Alles, was nicht aufgeschrieben ist, ist bereits vergessen

 

2022 - fortlaufend

Notizzettel, Garn, Papier

37 x 31 cm

 

 Im Frühjahr 2022 begann ich handgeschriebene Notizzettel auf den Straßen Berlins aufzusammeln und die Texte mit weißem Garn auf Papier zu sticken. Der Faden schreibt sich buchstäblich in das Material ein und hält die Vergänglichkeit der Notizen auf. Häufig stehen die Notizen auf kleinen, zerknitterten und schmutzigen Zetteln, die eine kurze Lebenszeit haben.

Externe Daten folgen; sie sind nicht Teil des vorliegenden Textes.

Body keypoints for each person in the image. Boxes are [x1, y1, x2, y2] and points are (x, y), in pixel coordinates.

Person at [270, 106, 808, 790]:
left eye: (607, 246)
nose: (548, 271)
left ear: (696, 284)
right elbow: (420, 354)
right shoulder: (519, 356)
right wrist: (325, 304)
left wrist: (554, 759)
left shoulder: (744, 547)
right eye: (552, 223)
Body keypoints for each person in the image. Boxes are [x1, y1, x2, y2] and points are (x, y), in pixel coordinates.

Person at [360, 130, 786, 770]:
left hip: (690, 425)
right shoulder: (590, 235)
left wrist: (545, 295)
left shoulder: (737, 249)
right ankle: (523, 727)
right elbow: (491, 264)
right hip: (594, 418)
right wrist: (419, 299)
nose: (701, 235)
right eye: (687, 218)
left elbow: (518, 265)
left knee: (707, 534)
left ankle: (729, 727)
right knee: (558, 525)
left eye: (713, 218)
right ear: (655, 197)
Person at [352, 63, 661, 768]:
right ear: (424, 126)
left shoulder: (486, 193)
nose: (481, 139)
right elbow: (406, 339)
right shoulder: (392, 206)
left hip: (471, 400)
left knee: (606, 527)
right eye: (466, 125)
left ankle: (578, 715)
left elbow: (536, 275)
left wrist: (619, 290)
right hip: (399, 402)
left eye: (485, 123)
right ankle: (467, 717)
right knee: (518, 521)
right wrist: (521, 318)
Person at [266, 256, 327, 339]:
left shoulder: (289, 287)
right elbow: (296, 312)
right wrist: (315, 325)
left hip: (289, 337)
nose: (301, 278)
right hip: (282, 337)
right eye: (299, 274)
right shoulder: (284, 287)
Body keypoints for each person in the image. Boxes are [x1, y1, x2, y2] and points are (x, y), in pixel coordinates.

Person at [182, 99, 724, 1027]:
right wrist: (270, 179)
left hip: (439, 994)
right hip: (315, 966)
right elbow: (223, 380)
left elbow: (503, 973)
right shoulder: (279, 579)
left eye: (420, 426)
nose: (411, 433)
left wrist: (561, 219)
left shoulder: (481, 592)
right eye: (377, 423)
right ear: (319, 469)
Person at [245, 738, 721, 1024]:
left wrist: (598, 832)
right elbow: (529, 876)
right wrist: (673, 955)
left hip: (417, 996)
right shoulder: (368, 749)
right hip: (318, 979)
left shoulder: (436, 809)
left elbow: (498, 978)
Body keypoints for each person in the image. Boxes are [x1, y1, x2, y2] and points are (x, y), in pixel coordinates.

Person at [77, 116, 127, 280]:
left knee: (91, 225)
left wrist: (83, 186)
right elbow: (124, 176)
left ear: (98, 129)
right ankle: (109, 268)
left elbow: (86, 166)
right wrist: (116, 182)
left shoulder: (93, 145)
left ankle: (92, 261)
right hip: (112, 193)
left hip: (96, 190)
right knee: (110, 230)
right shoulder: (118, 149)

Sie sind Teile des Stadtbildes und befinden sich im Raum des Flüchtigen. Sie existieren bis der nächste Windstoß, der nächste Regen oder das nahende Reinigungsfahrzeug kommt. Es sind Notizen, Spuren, Erinnerungen, Anfänge von kleinen Geschichten, Einkaufszettel, Zahlenkolonnen, Rezepte, nicht dechiffrierbare Gedanken und Nachrichten, – unabsichtlich hinterlassene Informationen und Verweise auf das, was wichtig war zu erinnern. Jeder dieser Zettel erzählt viel mehr als die reine Bedeutung der Worte. Es lassen sich Rückschlüsse über die Leben und Verhaltensweisen der Menschen ziehen: In welcher Sprache wird sich erinnert und welche Codes werden genutzt? Welche Produkte werden gekauft und welche Termine wahrgenommen? Wie leserlich ist die Handschrift? Gleichzeitig werden sie, losgelöst von ihrem eigentlichen Zweck, zu einer abstrakten Aufzählung von Dingen – zu einer Poesie des Alltags, geschrieben von unbekannten Menschen in meiner Umgebung.